Residents are concerned about high levels of perfluorochemicals (PFCs), such as perfluorononanoic acid (PFNA), which has been measured in high levels in Paulsboro’s Well No. 7, currently the only source of public water in the town.
PFCs are an unregulated chemical that was used in Solvay’s West Deptford plant from 1985 through 2010 when the company voluntarily stopped using it after being asked to by the Environmental Protection Agency.
There are no known health effects of the chemical from human consumption, as tests are currently ongoing. Out of an “abundance of caution,” the DEP has recommended that Paulsboro residents with children one year or younger give their babies bottled water until the issue is resolved.
At the public information session, dozens of Paulsboro’s townspeople asked questions of the company, the DEP, the DOH and the borough council regarding safe drinking levels, who is responsible, and how the problem can be fixed.

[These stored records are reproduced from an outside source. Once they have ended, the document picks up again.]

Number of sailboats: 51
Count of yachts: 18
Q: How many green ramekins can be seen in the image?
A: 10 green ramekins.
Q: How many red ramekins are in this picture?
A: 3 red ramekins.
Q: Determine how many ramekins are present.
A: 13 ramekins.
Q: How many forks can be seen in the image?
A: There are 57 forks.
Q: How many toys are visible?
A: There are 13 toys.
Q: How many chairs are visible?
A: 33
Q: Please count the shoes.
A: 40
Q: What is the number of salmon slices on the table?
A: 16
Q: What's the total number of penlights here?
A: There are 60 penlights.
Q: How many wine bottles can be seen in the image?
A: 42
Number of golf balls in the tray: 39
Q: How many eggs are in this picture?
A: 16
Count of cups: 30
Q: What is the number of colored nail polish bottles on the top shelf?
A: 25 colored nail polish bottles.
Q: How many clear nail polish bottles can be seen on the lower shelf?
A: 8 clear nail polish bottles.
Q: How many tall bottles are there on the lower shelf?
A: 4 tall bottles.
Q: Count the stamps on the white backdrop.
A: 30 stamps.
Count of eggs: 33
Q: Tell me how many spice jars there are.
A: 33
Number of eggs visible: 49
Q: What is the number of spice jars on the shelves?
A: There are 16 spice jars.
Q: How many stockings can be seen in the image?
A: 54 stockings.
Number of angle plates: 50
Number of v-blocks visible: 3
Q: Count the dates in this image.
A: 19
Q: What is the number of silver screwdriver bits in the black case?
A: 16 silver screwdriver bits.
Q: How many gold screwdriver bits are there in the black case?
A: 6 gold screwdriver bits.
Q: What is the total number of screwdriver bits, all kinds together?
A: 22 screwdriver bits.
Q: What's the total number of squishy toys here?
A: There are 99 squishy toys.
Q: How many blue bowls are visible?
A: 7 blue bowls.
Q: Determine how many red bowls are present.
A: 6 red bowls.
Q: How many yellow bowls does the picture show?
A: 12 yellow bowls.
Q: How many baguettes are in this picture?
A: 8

The majority of individuals asked about possible health effects of the chemical in their water, the timeline for getting it out of the water supply and who is going to pay for water treatment.
“My main concern is in regards to the letter we received saying kids one and under need to drink bottled water. My kids are 6. How do I know my kids aren’t impacted?” asked Clifford Foster.
“My son is 3. What’s the difference between a 3-year-old and a 1-year-old?” added Dottie Palmisano. “I don’t want to leave, but I don’t want my kids to die from cancer. I don’t want my grandchildren born with five feet or something.”
As the DEP and DOH explained what data exists regarding contamination of PFCs, Solvay Specialty Polymers, the company one group has identified as the source of the chemical, explained a working relationship with the borough in which they are working together to implement a plan to address the problem.
According to Geoff Pass, the plant manager at Solvay’s West Deptford plant, the plastics manufacturer is conducting water sample tests, and while Paulsboro works to fix problems in wells 8 and 9 — which are offline due to naturally occurring radium — the company is working with a water treatment expert to come up with options to improve the water quality on well no. 7.
“We hear your concerns, we see your frustration,” Pass said. “We’re moving as quickly as possible.”
Treatment options vary from point-of-use filtration or filtration directly at the source of the water, be it filtration or chemical treatment. A plan is expected within the month to determine which would be most efficient and effective, according to Solvay.